====== Text excerpt
Wednesday, July 24, 2013

Accomplishment Stories

After several days of being sick, including a horrendous 2.5 day long migraine (perhaps a new record for me), I'm back to normal and have returned to my job search stuff. 

I have written my professional objective and my "exit statement" (i.e., why I left my last job--that is to say, grad school, in my case) and identified my top skills.  I have also put together an annotated list of projects I worked on at my last job (from my performance reviews and documents I had on file), which has been really helpful for understanding what the hell I did for 6 years at that job.

I've now also compiled a list of 24 potential "accomplishment story" topics that I can use as resume bullet points, interview examples, and so on to demonstrate times that I have used various skills, faced various problems, and been awesome in specific ways.  The guide I'm using suggests having 10-20 accomplishment stories prepared when you go into interviews, so it looks like I'm probably in good shape.  (I think my major skills are covered, but I won't know until I start linking individual accomplishment stories to specific interview questions whether I need to add stories to cover different kinds of specific questions.  I expect that other than the dreaded "weakness" question and the like, I should be fine with this list.)

I have not fully fleshed out these accomplishment story topics yet, but I have a general sense of what I will say about each of them.  I will probably prepare actual stories for many, if not all, of these topics, but even if I do not go to the trouble to write out stories for all of them, it's helpful to have such a good sense of my major accomplishments in my career. 

After writing the stories, I will select the ones that are must-shares--ones that make me sound so good that I have to use them in my interviews somewhere.

And even before writing out the stories, I think I'll be ready to update my resume.  (And my LinkedIn profile and the like.)  Woo!  My resume is already in pretty good shape, with accomplishments rather than just boring job descriptions, but it'll be tricky to collapse so much work history and educational experience into 1 page.  But I'm sold on the idea that a 1 page resume is the right way to go (in my industry, at least).
============
====== Given information
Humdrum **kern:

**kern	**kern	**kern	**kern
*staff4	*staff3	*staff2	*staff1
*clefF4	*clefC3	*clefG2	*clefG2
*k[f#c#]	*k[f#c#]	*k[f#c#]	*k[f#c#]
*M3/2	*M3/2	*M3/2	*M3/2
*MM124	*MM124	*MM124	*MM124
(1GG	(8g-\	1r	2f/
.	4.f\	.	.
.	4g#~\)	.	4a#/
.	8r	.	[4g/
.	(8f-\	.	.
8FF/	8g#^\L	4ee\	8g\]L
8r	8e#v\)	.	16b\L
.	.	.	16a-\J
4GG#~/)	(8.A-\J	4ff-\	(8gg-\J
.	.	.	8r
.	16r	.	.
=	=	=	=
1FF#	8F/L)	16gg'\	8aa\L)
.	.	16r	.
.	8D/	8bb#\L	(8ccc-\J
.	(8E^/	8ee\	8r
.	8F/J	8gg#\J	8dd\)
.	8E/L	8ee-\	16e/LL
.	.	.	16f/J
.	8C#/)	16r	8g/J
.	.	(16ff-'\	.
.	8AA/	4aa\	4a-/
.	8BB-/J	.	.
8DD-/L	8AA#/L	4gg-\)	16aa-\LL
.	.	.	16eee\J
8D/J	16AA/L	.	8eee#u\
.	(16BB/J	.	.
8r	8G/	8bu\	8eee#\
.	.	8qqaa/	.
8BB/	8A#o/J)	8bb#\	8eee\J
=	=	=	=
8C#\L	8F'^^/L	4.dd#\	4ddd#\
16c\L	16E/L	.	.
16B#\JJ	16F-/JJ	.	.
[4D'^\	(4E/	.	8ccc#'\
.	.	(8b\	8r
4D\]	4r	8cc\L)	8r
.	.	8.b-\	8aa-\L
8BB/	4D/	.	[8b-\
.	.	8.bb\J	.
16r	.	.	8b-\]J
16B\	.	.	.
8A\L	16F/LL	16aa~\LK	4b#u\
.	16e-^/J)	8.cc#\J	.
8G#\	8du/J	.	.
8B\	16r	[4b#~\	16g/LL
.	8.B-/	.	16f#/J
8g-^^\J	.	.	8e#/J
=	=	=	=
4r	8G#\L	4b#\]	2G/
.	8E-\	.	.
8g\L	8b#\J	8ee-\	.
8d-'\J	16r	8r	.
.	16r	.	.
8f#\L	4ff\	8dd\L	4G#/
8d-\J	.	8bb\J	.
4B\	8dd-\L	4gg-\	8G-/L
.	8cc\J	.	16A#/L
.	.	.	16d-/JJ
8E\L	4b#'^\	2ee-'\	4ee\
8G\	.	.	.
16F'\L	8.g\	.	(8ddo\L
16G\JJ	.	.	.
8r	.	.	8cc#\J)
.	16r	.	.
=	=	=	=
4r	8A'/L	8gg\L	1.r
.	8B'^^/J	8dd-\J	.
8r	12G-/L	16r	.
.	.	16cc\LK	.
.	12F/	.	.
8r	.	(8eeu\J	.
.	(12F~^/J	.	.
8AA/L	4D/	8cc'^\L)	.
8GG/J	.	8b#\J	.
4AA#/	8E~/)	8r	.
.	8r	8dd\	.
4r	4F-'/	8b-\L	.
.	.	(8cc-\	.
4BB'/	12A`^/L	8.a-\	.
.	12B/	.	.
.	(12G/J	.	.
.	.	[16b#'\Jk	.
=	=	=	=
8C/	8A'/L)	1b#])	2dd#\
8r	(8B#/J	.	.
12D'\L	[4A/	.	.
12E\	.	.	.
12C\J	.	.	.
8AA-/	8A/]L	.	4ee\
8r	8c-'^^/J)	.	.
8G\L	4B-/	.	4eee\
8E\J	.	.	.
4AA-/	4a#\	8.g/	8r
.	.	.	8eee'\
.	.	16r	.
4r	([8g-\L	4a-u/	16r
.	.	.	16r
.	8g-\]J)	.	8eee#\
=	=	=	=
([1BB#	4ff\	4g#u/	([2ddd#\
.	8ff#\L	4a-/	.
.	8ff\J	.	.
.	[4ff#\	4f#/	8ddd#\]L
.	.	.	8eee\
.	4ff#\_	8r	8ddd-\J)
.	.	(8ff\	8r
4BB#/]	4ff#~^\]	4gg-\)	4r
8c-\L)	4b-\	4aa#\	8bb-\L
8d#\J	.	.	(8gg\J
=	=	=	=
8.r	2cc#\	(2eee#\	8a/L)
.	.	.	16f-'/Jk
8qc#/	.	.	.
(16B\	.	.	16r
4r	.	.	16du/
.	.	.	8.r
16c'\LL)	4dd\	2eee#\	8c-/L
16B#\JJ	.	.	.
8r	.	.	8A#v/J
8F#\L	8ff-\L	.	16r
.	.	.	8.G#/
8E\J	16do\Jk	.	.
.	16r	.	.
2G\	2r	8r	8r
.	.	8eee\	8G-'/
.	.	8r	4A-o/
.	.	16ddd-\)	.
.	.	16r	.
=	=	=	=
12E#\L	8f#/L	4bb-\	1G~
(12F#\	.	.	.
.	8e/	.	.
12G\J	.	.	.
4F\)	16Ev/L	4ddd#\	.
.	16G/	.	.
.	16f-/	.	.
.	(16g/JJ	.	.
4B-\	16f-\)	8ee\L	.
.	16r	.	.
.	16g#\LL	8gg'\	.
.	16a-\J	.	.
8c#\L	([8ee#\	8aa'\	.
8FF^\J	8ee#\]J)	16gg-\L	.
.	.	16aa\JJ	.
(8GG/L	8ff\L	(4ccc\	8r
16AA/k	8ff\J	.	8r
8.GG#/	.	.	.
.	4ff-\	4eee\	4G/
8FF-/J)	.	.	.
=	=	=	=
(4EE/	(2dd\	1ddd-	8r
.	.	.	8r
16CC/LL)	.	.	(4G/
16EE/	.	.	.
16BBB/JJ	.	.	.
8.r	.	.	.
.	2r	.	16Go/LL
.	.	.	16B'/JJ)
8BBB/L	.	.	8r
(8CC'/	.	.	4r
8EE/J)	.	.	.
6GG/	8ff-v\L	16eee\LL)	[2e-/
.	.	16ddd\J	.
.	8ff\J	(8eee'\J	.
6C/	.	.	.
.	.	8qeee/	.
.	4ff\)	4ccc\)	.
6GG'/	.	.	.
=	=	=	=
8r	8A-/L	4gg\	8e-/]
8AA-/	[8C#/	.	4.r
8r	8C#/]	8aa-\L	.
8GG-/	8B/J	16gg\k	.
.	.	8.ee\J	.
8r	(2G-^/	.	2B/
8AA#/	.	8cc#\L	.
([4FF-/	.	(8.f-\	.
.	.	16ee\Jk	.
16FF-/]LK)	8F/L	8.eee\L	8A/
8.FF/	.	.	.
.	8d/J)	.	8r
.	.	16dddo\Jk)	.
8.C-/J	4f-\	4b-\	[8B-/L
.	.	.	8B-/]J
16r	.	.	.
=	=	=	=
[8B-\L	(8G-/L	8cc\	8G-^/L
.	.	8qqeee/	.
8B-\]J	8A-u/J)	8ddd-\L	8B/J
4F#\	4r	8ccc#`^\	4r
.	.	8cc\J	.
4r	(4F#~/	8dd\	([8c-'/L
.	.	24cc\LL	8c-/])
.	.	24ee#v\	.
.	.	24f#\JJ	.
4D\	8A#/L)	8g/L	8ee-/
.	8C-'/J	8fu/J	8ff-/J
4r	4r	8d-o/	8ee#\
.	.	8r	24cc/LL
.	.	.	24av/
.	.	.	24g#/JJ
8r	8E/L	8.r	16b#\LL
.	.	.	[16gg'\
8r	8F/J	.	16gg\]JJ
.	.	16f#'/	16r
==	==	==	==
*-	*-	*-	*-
============
- Directions -
1. From the blog post on accomplishment stories, extract the passage from "And even before" up to and including "industry, at least).".
2. Summarize the blog post on accomplishment stories in two sentences.
3. According to the blog post on accomplishment stories, are these statements true? For each, answer yes or no and quote the words that decide it.
(a) The guide the writer uses recommends preparing 10 to 20 accomplishment stories for interviews.
(b) The writer has already fully fleshed out all of the accomplishment story topics.
(c) The writer believes a two-page resume is the right choice.

- Problem solutions -
1.
And even before writing out the stories, I think I'll be ready to update my resume.  (And my LinkedIn profile and the like.)  Woo!  My resume is already in pretty good shape, with accomplishments rather than just boring job descriptions, but it'll be tricky to collapse so much work history and educational experience into 1 page.  But I'm sold on the idea that a 1 page resume is the right way to go (in my industry, at least).

2. After recovering from several days of illness, the writer has returned to the job search, having written a professional objective and an exit statement, identified top skills, and put together an annotated list of past projects. The writer has also compiled 24 potential accomplishment story topics for use in resumes and interviews, and expects to be ready to update a resume that should fit on one page.

3.
(a) Yes: "The guide I'm using suggests having 10-20 accomplishment stories prepared when you go into interviews"
(b) No: "I have not fully fleshed out these accomplishment story topics yet"
(c) No: "I'm sold on the idea that a 1 page resume is the right way to go"